Henry Fordham had served as president of AEC since October 2012 and spent his entire 47-year ministerial career serving the conference as a teacher, pastor, departmental leader and administrator, according to his biography on the group's website.

“It has been completely devastating and numbing," LaTasha Hewitt, director of communication and church ministries coordinator, said of the immediate impact of loss of their president and first lady. “It is such a great loss to our conference family.

"The Fordhams were such kind people and inspirational leaders who impacted so many lives. The void is deeply felt.”

The couple were affectionately known to family and friends as “Butch” and “Sherry.”

Sharon recently had been battling brain cancer, during which time Henry lovingly supported and cared for her with the help of their sons, according to the conference. In addition to Shawn, they are survived by sons Joey and Donovan, several grandchildren and two great-grandchildren.

The loss of the Fordhams is being felt by many who knew and served with them. Tributes and condolences are being received from around the globe.

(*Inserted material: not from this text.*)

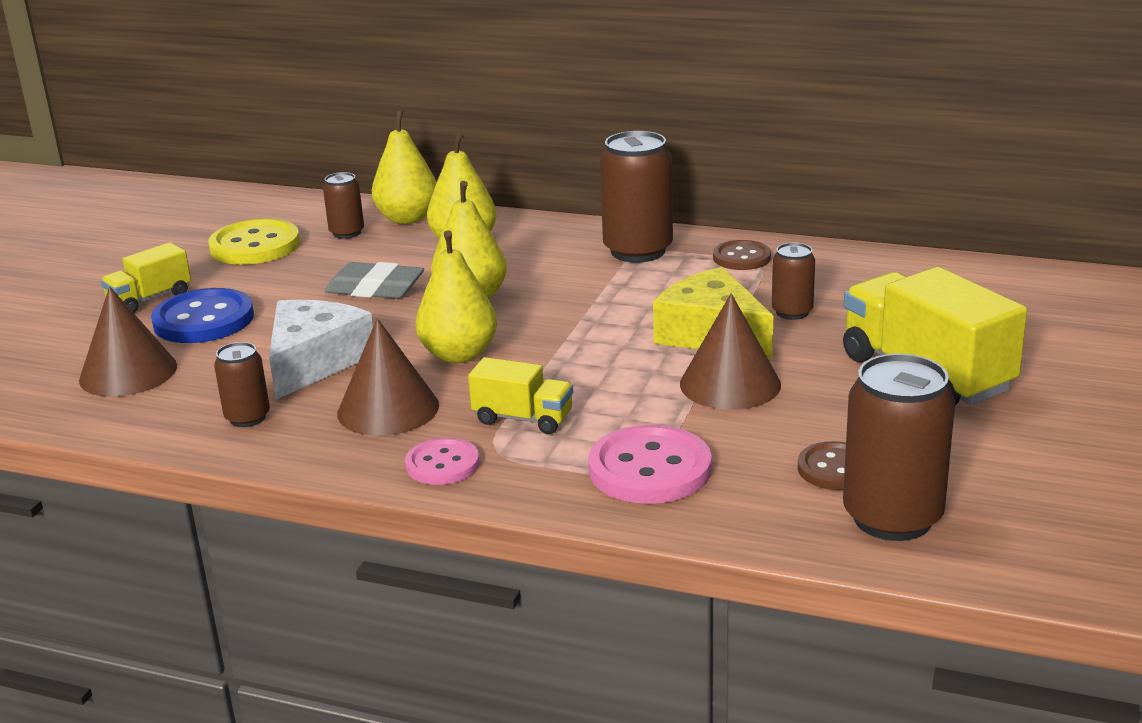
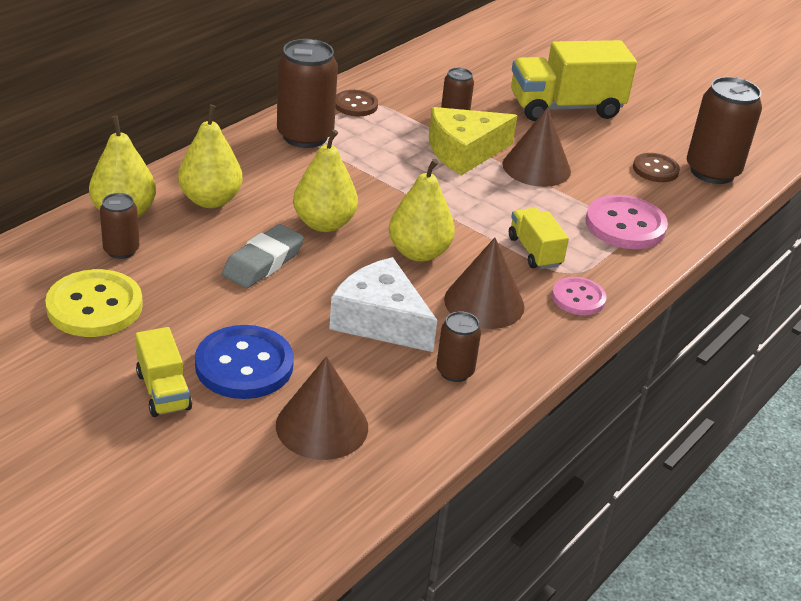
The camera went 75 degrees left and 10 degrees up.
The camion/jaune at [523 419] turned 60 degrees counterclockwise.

The Allegheny East Conference is an administrative unit of the Seventh-day Adventist Church in the Columbia Union Conference. It serves some 32,000 constituents who worship in about 150 congregations in New Jersey, Pennsylvania, Delaware, Maryland, Virginia, West Virginia and the District of Columbia.

Dave Weigley, Columbia Union Conference president, was quoted on the website: “Today, we lost a giant, a legend in Adventist ministry — Elder Henry J. Fordham III, and his dear wife, Sharon. Together, they made an indelible contribution to the work of God."

Pete Palmer, executive secretary of AEC, shared these sentiments: “My wife, Dahlia, and I, along with the AEC members, employees and administrators, are grieving the loss of the Fordhams, who were our friends, mentors and spiritual parents. Elder and Sister Fordham were more than colleagues and fellow administrators; they poured into us, prayed over us and counseled us. To say that we will miss them is an understatement."

Gwendolyn Bradford-Norwood, Henry Fordham’s executive administrative assistant, said: “He was a God-fearing Christian man, and was a supervisor whom you didn’t mind working with because he was always so thoughtful. He also loved his wife and strongly believed in family.”

According to the conference website, after graduating from Oakwood University in Huntsville, Ala. in 1973 with degrees in theology and history, Henry Fordham went on to attend Ohio State University, where he obtained a master’s degree in Jewish theology.

For two years, he taught history at Pine Forge Academy, where he once was a student. He then pastored churches in Delaware and Maryland before he was elected as director of ministerial, personal ministries and religious liberty director for AEC.

While in this role, he also served as interim pastor at several churches within the AEC territory. He later was elected to serve as conference executive secretary, a position he held for several years before becoming president.

Fordham participated in evangelistic efforts in Africa, England, Australia, Puerto Rico and South America. He participated in several campaigns in India and had the honor of meeting Mother Teresa in Calcutta.

He was an avid photographer, collector and enjoyed sharing stories about his travel experiences.

Sharon Fordham worked for the Social Security Administration office in Baltimore for several years and dedicated her life to raising her children and grandchildren. As first lady of the Columbia Union’s second largest conference, she was instrumental in supporting her husband’s ministry. She often accompanied him to churches, meetings and itineraries abroad.